When he is asked what he is, I encourage him to proudly state his name because that is who he is.

What are you?

It’s the question that inevitably my 8-year-old son will be asked time and time again. Racial sensitivity is not something that everyone understands, as my son will no doubt experience.

I cannot count the number of times that I’ve been asked this question. My family is of Puerto Rican descent, but my appearance has boggled the minds of many.

My almond-shaped eyes seem to throw people off and has had some guessing that I am


Asian and Black,


Native American,

and even Eskimo!

My boy is mixed race. He is half Puerto Rican and both a quarter black and white. While some say that he is my spitting image, I don’t necessarily agree. His beautiful skin is a deeper brown. His hair is a different texture than mine and he has more gorgeous curls than I could ever hope for.

He is a beautiful blend of his father’s heritage and of my own.

And absolute perfection is what he is.

His ethnicity has already come into question. Back in preschool (yes, preschool) it became a topic among his 4-year-old peers. That’s right, 4-year-olds were discussing ethnicity.

This came to light when I picked him up one afternoon. As soon as I walked into the classroom, his teacher pulled me aside and asked, “Is your son Puerto Rican?”

I was caught off-guard by this question.

“He is half Puerto Rican, why?” I replied not really understanding why this mattered. She then proceeded to tell me that my son said that he was black and that the other children didn’t believe him. At the moment, all I felt was shock. How could this already be a topic of discussion?

We left the classroom and in my bewildered state, I tried to explain to my little guy why the other children were questioning his race. But how does one explain this to a preschooler? Gently, I explained to him that he didn’t need to be a certain ethnicity to fit in with those around him. But did he really understand this?

Throughout my childhood, I faced criticism constantly for not being “Puerto Rican” enough. While I am proud of my heritage, I was never OK with having to act a certain way to prove that I was any one thing.

As a result of my stubborn ways, I never became completely fluent in Spanish. I never learned to salsa dance and I can’t make a good pot of rice and beans to save my life. There have been countless lectures from other Latinos who can’t believe that I am “ashamed of who I am.”

There is no shame here but I am Jessica, plain and simple and I get to decide what that means. This is how I want my son to approach life too.

When it comes time to fill out forms that ask for his ethnicity, there will not be one little box for him to check off and that’s just perfect because all of his awesomeness cannot fit into just one little box.

I do understand that people will always be curious about those who are different from them.

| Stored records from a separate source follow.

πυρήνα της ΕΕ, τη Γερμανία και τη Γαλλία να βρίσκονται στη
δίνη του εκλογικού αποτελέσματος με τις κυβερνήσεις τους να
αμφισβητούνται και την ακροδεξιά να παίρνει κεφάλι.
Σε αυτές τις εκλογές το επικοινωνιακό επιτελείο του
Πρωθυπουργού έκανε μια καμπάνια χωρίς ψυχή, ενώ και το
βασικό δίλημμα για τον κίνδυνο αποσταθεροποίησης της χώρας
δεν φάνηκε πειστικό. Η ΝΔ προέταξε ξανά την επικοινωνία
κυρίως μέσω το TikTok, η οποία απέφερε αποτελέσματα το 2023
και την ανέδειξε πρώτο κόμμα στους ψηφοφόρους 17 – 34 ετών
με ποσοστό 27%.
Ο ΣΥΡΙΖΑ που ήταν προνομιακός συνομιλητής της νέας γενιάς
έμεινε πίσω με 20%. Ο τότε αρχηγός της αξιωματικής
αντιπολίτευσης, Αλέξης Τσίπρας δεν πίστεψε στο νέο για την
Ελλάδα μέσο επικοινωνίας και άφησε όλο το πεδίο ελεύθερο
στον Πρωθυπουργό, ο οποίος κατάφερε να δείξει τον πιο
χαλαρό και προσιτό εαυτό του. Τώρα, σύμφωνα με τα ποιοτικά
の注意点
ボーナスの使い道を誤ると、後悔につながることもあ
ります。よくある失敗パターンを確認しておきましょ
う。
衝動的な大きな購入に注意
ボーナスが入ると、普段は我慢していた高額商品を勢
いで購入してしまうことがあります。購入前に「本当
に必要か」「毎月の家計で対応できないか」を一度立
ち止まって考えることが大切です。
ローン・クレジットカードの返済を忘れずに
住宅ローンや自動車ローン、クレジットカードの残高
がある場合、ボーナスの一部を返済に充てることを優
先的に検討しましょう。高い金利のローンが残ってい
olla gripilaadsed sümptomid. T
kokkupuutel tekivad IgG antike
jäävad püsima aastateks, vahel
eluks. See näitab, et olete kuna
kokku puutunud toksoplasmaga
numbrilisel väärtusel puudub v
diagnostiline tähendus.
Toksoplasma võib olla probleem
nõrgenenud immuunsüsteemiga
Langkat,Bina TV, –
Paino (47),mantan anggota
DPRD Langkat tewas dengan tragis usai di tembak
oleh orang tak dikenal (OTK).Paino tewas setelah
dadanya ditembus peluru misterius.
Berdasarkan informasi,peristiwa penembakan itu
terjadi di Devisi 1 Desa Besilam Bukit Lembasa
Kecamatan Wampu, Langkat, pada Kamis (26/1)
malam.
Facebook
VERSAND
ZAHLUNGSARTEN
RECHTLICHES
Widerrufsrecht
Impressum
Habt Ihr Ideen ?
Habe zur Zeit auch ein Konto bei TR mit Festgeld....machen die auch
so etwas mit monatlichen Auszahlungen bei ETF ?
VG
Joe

Other cultures are fascinating and beauty comes in so many different forms. There are just better ways to approach the subject.

Teaching kids about racial sensitivity should be an effort that is made. Have discussions with your kids on how to approach the topic. It is better to ask, “What is your family’s heritage?” rather than asking “What are you?”

Teach your children that there are wide varieties of ethnic groups around the world. For example, I taught Little Kid that the continent of Asia is made up of many countries and that it is not appropriate to assume that an Asian person is Chinese. The same goes for Latinos and Europeans and so forth.

In the end, we are all humans, flesh and blood, and who we are is who we chose to be on the inside no matter what we look like on the outside and that is the lesson that I want my son to carry throughout his life.

When he is asked what he is, I encourage him to proudly state his name because that is who he is. want him to be proud of his family and where he came from but ultimately I want him to be proud of the person he is.

Because that is the true beauty of being uniquely who we are.